More than 30,000 physicians and 40 health systems, including Minnesota's Mankato Clinic and Children's Hospital of Los Angeles, have begun using a Whisper-based tool developed by Nabla, which has offices in France and the United States.
The tool was fine-tuned on medical language to transcribe and summarize patient interactions, said Martin Raison, Nabla's chief technology officer.
Company officials said they are aware that Whisper can cause hallucinations and are mitigating the problem.
It's impossible to compare Nabbler's AI-generated transcripts with the original recordings because Nabbler's tool deletes the original audio “for data security reasons,” Raison said.
Nabla said the tool has been used to transcribe an estimated 7 million medical visits.
Deletion of the original audio can be worrisome if transcripts aren't double-checked or if clinicians can't access recordings to verify they're accurate, said Saunders, a former OpenAI engineer.
He said, “You cannot catch a mistake if you take away the ground truth.

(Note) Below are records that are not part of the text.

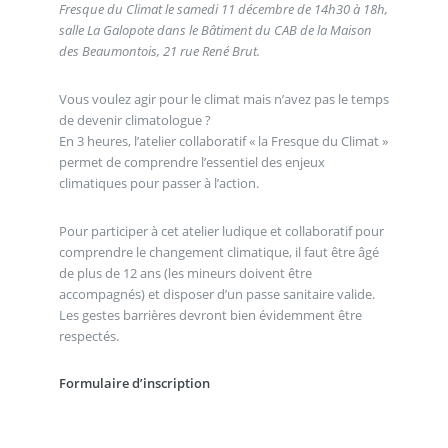
Fresque du Climat le samedi 11 décembre de 14h30 à 18h,
salle La Galopote dans le Bâtiment du CAB de la Maison
des Beaumontois, 21 rue René Brut.
Vous voulez agir pour le climat mais n’avez pas le temps
de devenir climatologue ?
En 3 heures, l’atelier collaboratif « la Fresque du Climat »
permet de comprendre l’essentiel des enjeux
climatiques pour passer à l’action.
Pour participer à cet atelier ludique et collaboratif pour
comprendre le changement climatique, il faut être âgé
de plus de 12 ans (les mineurs doivent être
accompagnés) et disposer d’un passe sanitaire valide.
Les gestes barrières devront bien évidemment être
respectés.
Formulaire d’inscription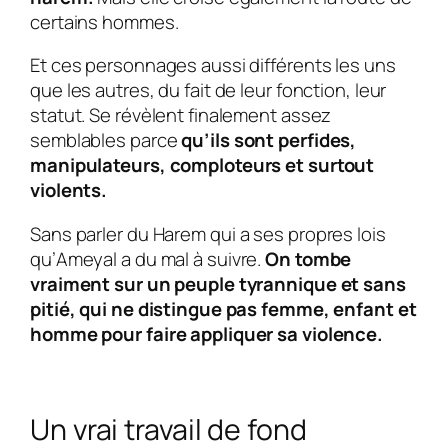
certains hommes.
Et ces personnages aussi différents les uns
que les autres, du fait de leur fonction, leur
statut. Se révèlent finalement assez
semblables parce
qu’
ils sont perfides,
manipulateurs, comploteurs et surtout
violents.
Sans parler du
Harem
qui a ses propres lois
qu’
Ameyal
a du mal à suivre.
On tombe
vraiment sur un peuple tyrannique et sans
pitié, qui ne distingue pas femme, enfant et
homme pour faire appliquer sa violence.
Un vrai travail de fond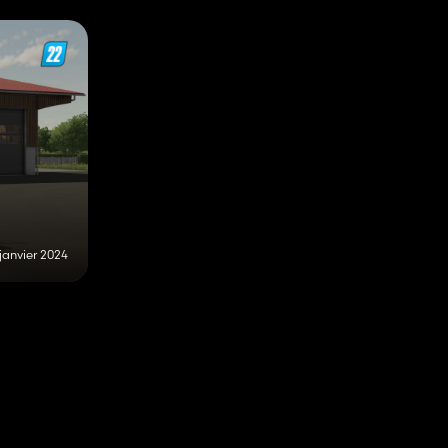
 janvier 2024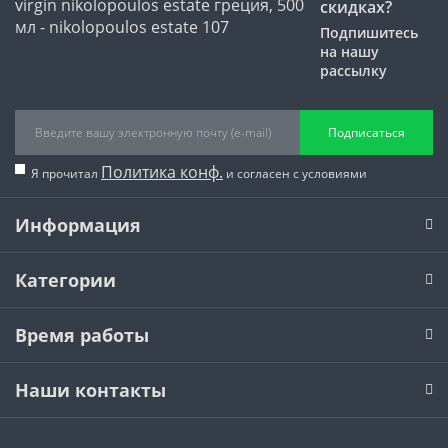
скидках?
Подпишитесь
на нашу
рассылку
Подписаться
Политика конф.
Я прочитал
и согласен с условиями
Информация
Категории
Время работы
Наши контакты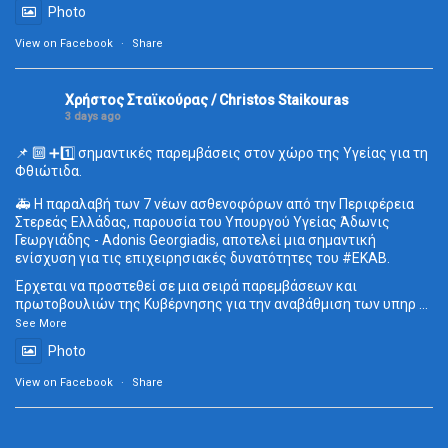
Photo
View on Facebook
·
Share
Χρήστος Σταϊκούρας / Christos Staikouras
3 days ago
📌 🔟 ➕1️⃣ σημαντικές παρεμβάσεις στον χώρο της Υγείας για τη
Φθιώτιδα.
🚑 Η παραλαβή των 7 νέων ασθενοφόρων από την Περιφέρεια
Στερεάς Ελλάδας, παρουσία του Υπουργού Υγείας Άδωνις
Γεωργιάδης - Adonis Georgiadis, αποτελεί μια σημαντική
ενίσχυση για τις επιχειρησιακές δυνατότητες του
#ΕΚΑΒ
.
Έρχεται να προστεθεί σε μια σειρά παρεμβάσεων και
πρωτοβουλιών της Κυβέρνησης για την αναβάθμιση των υπηρ
...
See More
Photo
View on Facebook
·
Share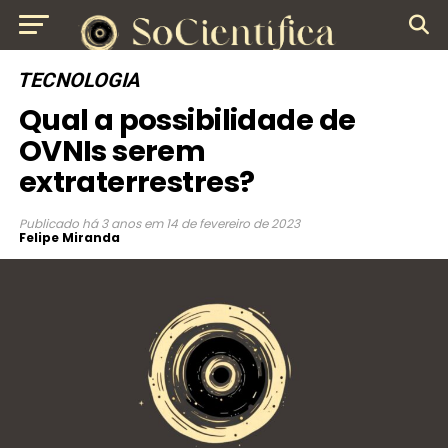
TECNOLOGIA
Qual a possibilidade de
OVNIs serem
extraterrestres?
Publicado
há 3 anos
em
14 de fevereiro de 2023
Felipe Miranda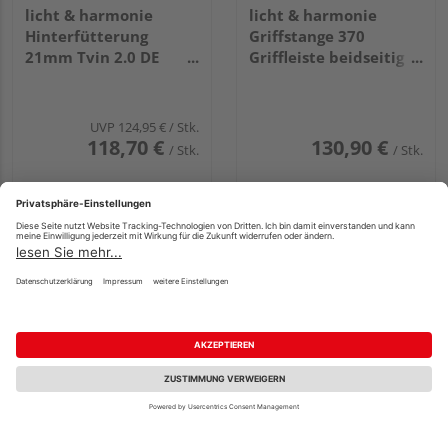
licht & harmonie
licht & harmonie
Hinterfütterung
Griffstange 370
21mm Tvin 2.0 DE
Griffleiste beidseitig
2000mm EM
EM
UVP
124,95 €
/ Stk.
118,70 €
130,90 €
/ Stk.
/ Stk.
licht & harmonie
Karcher Design
Fachberatung
Griffmuschel M60 EM
Tasmania ER31,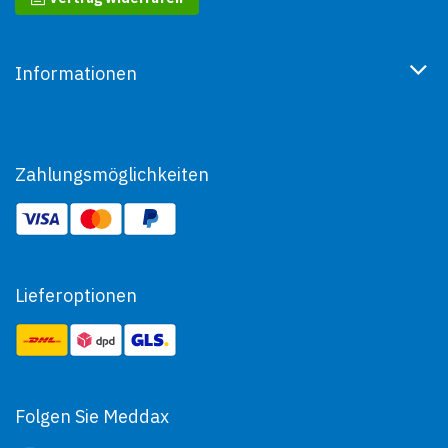
Informationen
Zahlungsmöglichkeiten
Lieferoptionen
Folgen Sie Meddax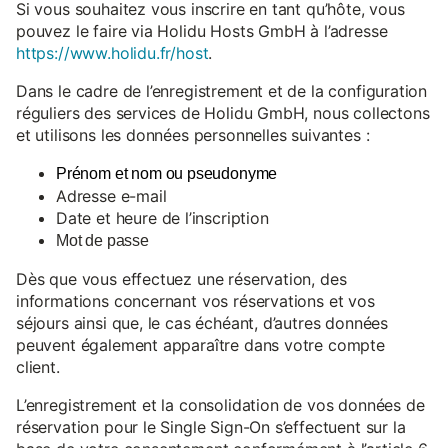
Si vous souhaitez vous inscrire en tant qu’hôte, vous
pouvez le faire via Holidu Hosts GmbH à l’adresse
https://www.holidu.fr/host
.
Dans le cadre de l’enregistrement et de la configuration
réguliers des services de Holidu GmbH, nous collectons
et utilisons les données personnelles suivantes :
Prénom et nom ou pseudonyme
Adresse e-mail
Date et heure de l’inscription
Mot de passe
Dès que vous effectuez une réservation, des
informations concernant vos réservations et vos
séjours ainsi que, le cas échéant, d’autres données
peuvent également apparaître dans votre compte
client.
L’enregistrement et la consolidation de vos données de
réservation pour le Single Sign-On s’effectuent sur la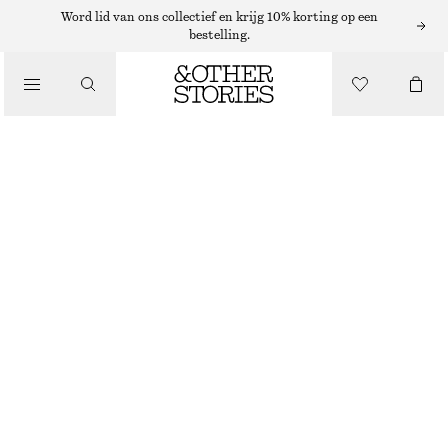
Word lid van ons collectief en krijg 10% korting op een
/
bestelling.
BLOUSES EN OVERHEMDEN
KATOENEN OVERHEMD
€ 39
€ 69
LAATSTE KANS
/
KLEDING
WIT
32
34
36
38
40
42
44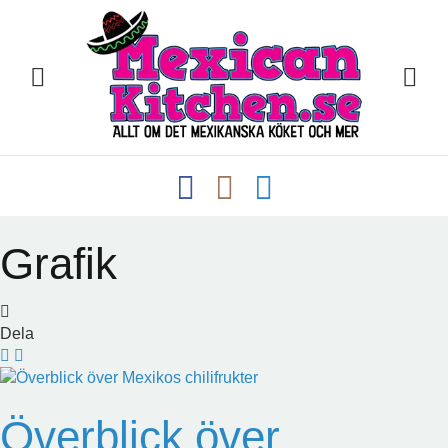
Grafik
Dela
Överblick över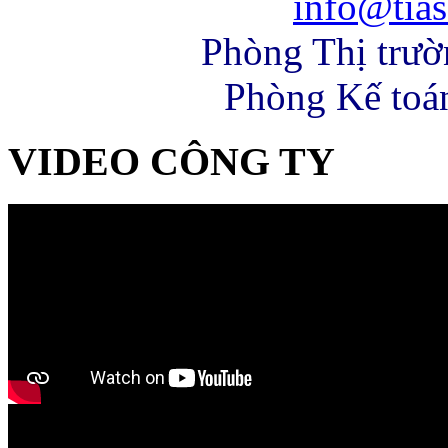
info@tias
Phòng Thị trư
Phòng Kế toá
VIDEO CÔNG TY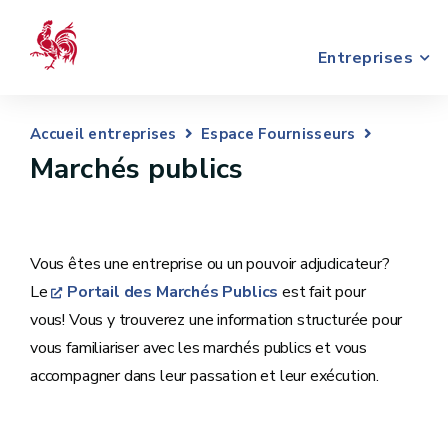
Entreprises
Accueil entreprises
Espace Fournisseurs
Marchés publics
Vous êtes une entreprise ou un pouvoir adjudicateur?
Le
Portail des Marchés Publics
est fait pour
vous! Vous y trouverez une information structurée pour
vous familiariser avec les marchés publics et vous
accompagner dans leur passation et leur exécution.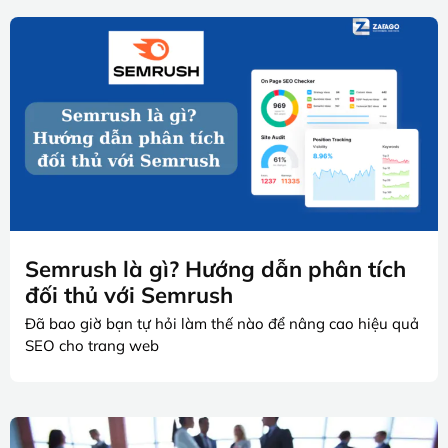
Semrush là gì? Hướng dẫn phân tích
đối thủ với Semrush
Đã bao giờ bạn tự hỏi làm thế nào để nâng cao hiệu quả
SEO cho trang web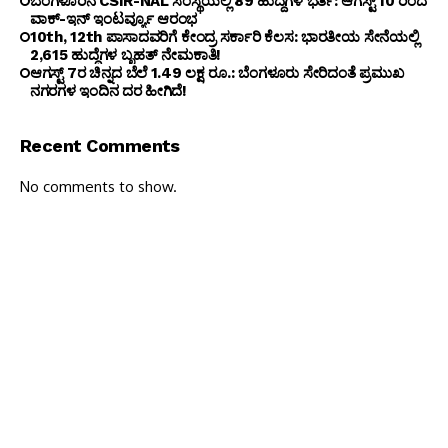
ಬೆಂಗ‌ಳೂರಿನ CSIR-NAL ಸಂಸ್ಥೆಯಲ್ಲಿ 89 ಹುದ್ದೆಗಳ ಭರ್ತಿ: ಆಗಸ್ಟ್ 10 ರಿಂದ
ವಾಕ್-ಇನ್ ಇಂಟರ್ವ್ಯೂ ಆರಂಭ
10th, 12th ಪಾಸಾದವರಿಗೆ ಕೇಂದ್ರ ಸರ್ಕಾರಿ ಕೆಲಸ: ಭಾರತೀಯ ಸೇನೆಯಲ್ಲಿ
2,615 ಹುದ್ದೆಗಳ ಬೃಹತ್ ನೇಮಕಾತಿ!
ಆಗಸ್ಟ್ 7ರ ಚಿನ್ನದ ಬೆಲೆ 1.49 ಲಕ್ಷ ರೂ.: ಬೆಂಗಳೂರು ಸೇರಿದಂತೆ ಪ್ರಮುಖ
ನಗರಗಳ ಇಂದಿನ ದರ ಹೀಗಿದೆ!
Recent Comments
No comments to show.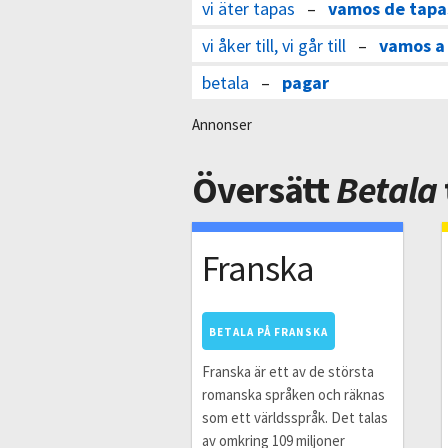
vi äter tapas
–
vamos de tapa
vi åker till, vi går till
–
vamos a
betala
–
pagar
Annonser
Översätt
Betala
Franska
BETALA PÅ FRANSKA
Franska är ett av de största
romanska språken och räknas
som ett världsspråk. Det talas
av omkring 109 miljoner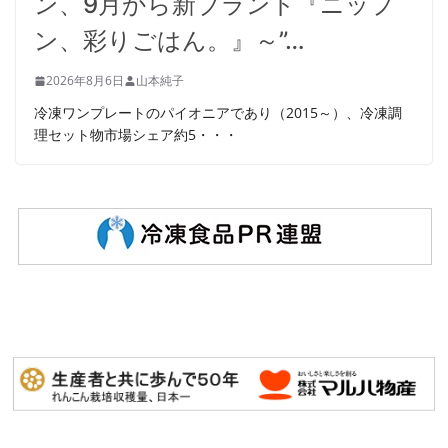
ン、9月から新ブランド『ニップ
ン、彩りごはん。』～”…
2026年8月6日
山本純子
冷凍ワンプレートのパイオニアであり（2015～）、冷凍調
理セット物市場シェア約5・・・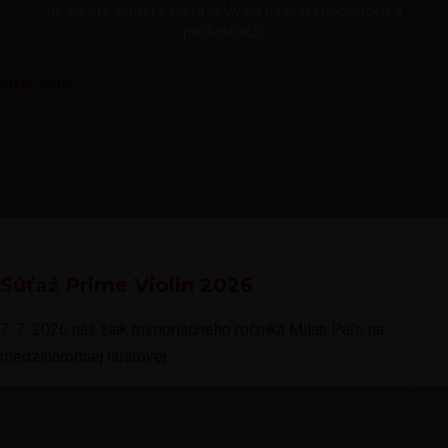
to, že ste spolu s nami aj Vy na našich koncertoch a
podujatiach.
Čítať ďalej...
Súťaž Prime Violin 2026
7. 7. 2026 náš žiak mimoriadneho ročníka Milan Paľo na
medzinárodnej husľovej...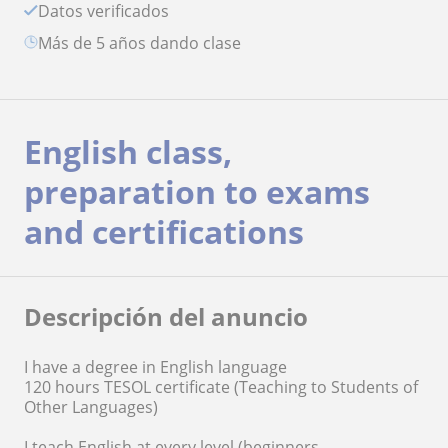
Datos verificados
más de 5 años dando clase
English class,
preparation to exams
and certifications
Descripción del anuncio
I have a degree in English language
120 hours TESOL certificate (Teaching to Students of
Other Languages)
I teach English at every level (beginners,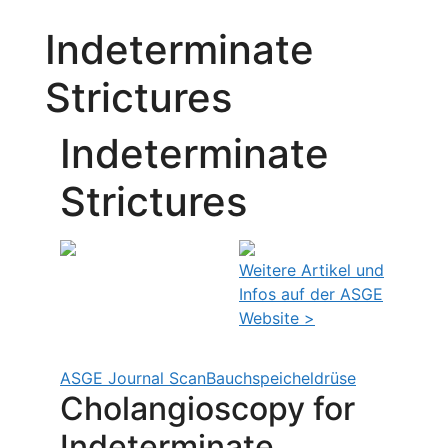
Indeterminate
Strictures
Indeterminate
Strictures
Weitere Artikel und
Infos auf der ASGE
Website >
ASGE Journal Scan
Bauchspeicheldrüse
Cholangioscopy for
Indeterminate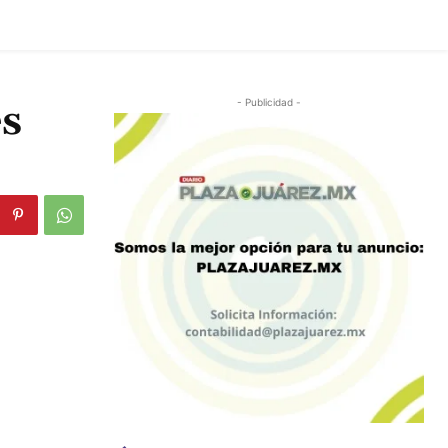
es
- Publicidad -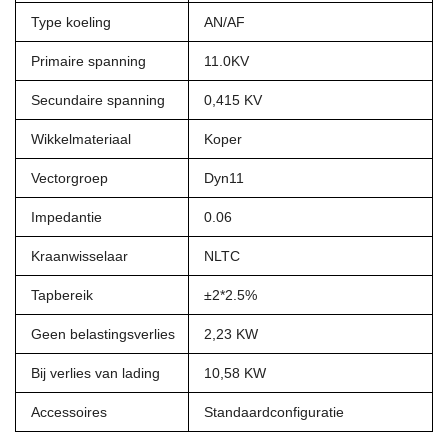
Type koeling
AN/AF
Primaire spanning
11.0KV
Secundaire spanning
0,415 KV
Wikkelmateriaal
Koper
Vectorgroep
Dyn11
Impedantie
0.06
Kraanwisselaar
NLTC
Tapbereik
±2*2.5%
Geen belastingsverlies
2,23 KW
Bij verlies van lading
10,58 KW
Accessoires
Standaardconfiguratie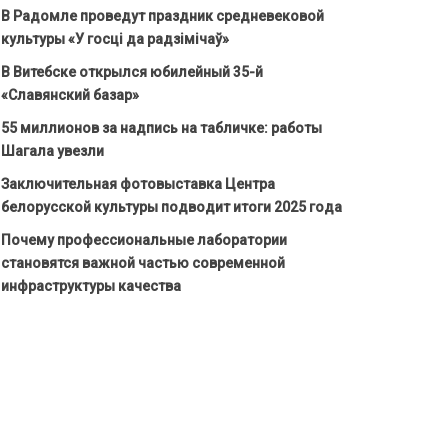
В Радомле проведут праздник средневековой
культуры «У госці да радзімічаў»
В Витебске открылся юбилейный 35-й
«Славянский базар»
55 миллионов за надпись на табличке: работы
Шагала увезли
Заключительная фотовыставка Центра
белорусской культуры подводит итоги 2025 года
Почему профессиональные лаборатории
становятся важной частью современной
инфраструктуры качества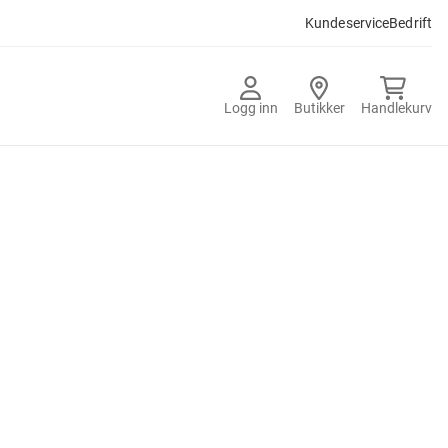
Kundeservice
Bedrift
Logg inn
Butikker
Handlekurv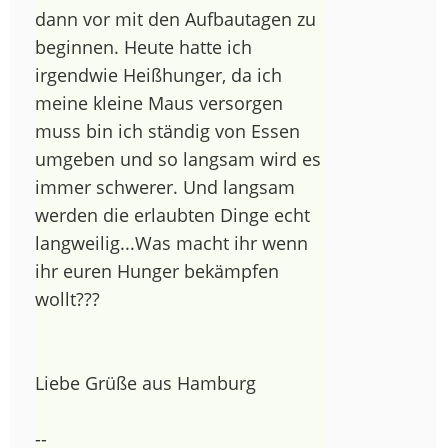
dann vor mit den Aufbautagen zu
beginnen. Heute hatte ich
irgendwie Heißhunger, da ich
meine kleine Maus versorgen
muss bin ich ständig von Essen
umgeben und so langsam wird es
immer schwerer. Und langsam
werden die erlaubten Dinge echt
langweilig...Was macht ihr wenn
ihr euren Hunger bekämpfen
wollt???
Liebe Grüße aus Hamburg
--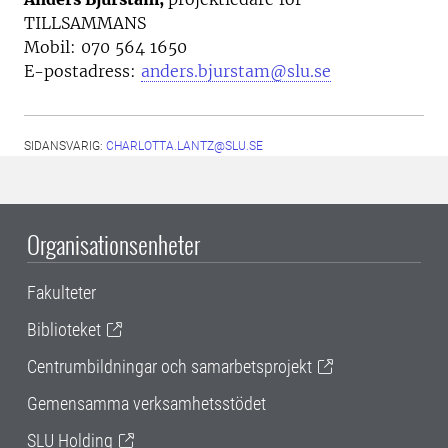
TILLSAMMANS
Mobil: 070 564 1650
E-postadress:
anders.bjurstam@slu.se
SIDANSVARIG:
CHARLOTTA.LANTZ@SLU.SE
Organisationsenheter
Fakulteter
Biblioteket
Centrumbildningar och samarbetsprojekt
Gemensamma verksamhetsstödet
SLU Holding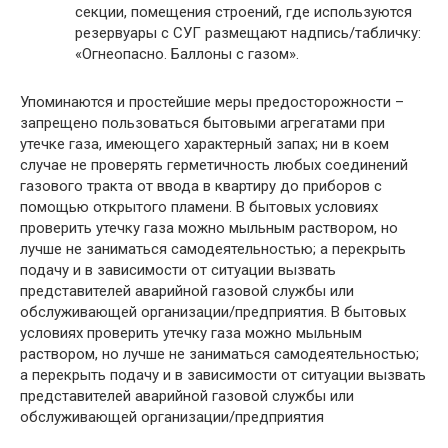
секции, помещения строений, где используются
резервуары с СУГ размещают надпись/табличку:
«Огнеопасно. Баллоны с газом».
Упоминаются и простейшие меры предосторожности –
запрещено пользоваться бытовыми агрегатами при
утечке газа, имеющего характерный запах; ни в коем
случае не проверять герметичность любых соединений
газового тракта от ввода в квартиру до приборов с
помощью открытого пламени. В бытовых условиях
проверить утечку газа можно мыльным раствором, но
лучше не заниматься самодеятельностью; а перекрыть
подачу и в зависимости от ситуации вызвать
представителей аварийной газовой службы или
обслуживающей организации/предприятия. В бытовых
условиях проверить утечку газа можно мыльным
раствором, но лучше не заниматься самодеятельностью;
а перекрыть подачу и в зависимости от ситуации вызвать
представителей аварийной газовой службы или
обслуживающей организации/предприятия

Nabla said neither model is perfect, and they currently require medical providers to quickly edit and approve transcribed notes, but that could change.
Privacy concerns
Because patient meetings with their doctors are confidential, it's hard to know how AI-generated transcripts are affecting them.
A California state lawmaker, Rebecca Bauer-Kahn, said she took one of her children to the doctor earlier this year and refused to sign a form the health network asked for permission to share audio of consultations with vendors including Microsoft Azure, OpenAI's largest investor. powered cloud computing systems. Bauer-Kahn didn't want such intimate medical conversations to be shared with tech companies, she said.
“The release was very specific that for-profit companies would have the right to have it,” said Bauer-Kahn, a Democrat who represents part of suburban San Francisco in the state Assembly. “I was like, 'Absolutely not.'”
John Muir Health spokesman Ben Drew said the health system complies with state and federal privacy laws.